The same things that raise men’s risk for getting lung cancer also are contributing factors to developing chronic lower respiratory disease. Chronic obstructive pulmonary disease (COPD) has risen to the third leading cause of death in the United States, according to a report put out by the CDC (Centers for Disease Control). Quoting directly from the report entitled, COPD Surveillance—United States, 1999-2011, “COPD consists of chronic bronchitis, emphysema, and small airways disease. This common lung disease is characterized by inflammation and thickening of the mucosae of the airways, weakening or destruction of alveolar walls, and excess mucus production. These mechanical and physiological changes lead to airflow limitation with limited reversibility.” Although smoking is the top risk factor for developing COPD, many non-smokers also develop this degenerative lung disease.
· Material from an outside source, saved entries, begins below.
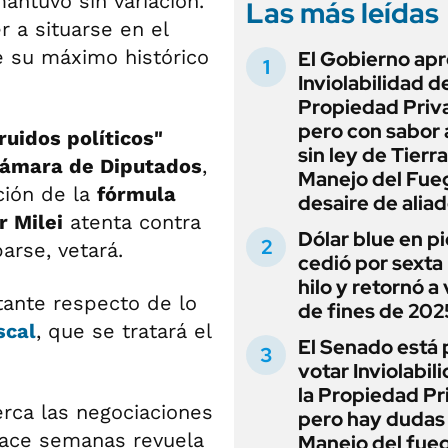
mantuvo sin variación.
Las más leídas
r a situarse en el
de su máximo histórico
El Gobierno apr
Inviolabilidad de
Propiedad Priv
pero con sabor
ruidos políticos"
sin ley de Tierra
ámara de Diputados
,
Manejo del Fue
ción de la
fórmula
desaire de alia
r Milei
atenta contra
Dólar blue en p
arse, vetará.
cedió por sexta 
hilo y retornó a
ante respecto de lo
de fines de 202
scal
, que se tratará el
El Senado está 
votar Inviolabil
la Propiedad Pr
rca las negociaciones
pero hay dudas
hace semanas revuela
Manejo del fue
Besides the risk factors listed above for lung disease, asthma, and chronic respiratory infections are additional factors.
To reduce your risk of developing lung disease or to help manage existing lung disease, quit smoking, avoid second hand smoke, use protective breathing equipment when working around chemical fumes and airborne particulate matter, reduce indoor pollution by limiting chemicals (choose organic cleaners and air fresheners) and use HEPA rated allergen filters on air conditioning and heating systems, use an air purification system, drink plenty of water, and keep your immune system strong by avoiding processed foods, eating whole organic produce and meat, get some form of exercise daily, and manage stress.
While this was a lot to talk about, these points are all worth taking the time to understand the risks and methods of prevention. Having good health is not impossible, and it is not necessarily difficult, but it must be intentional.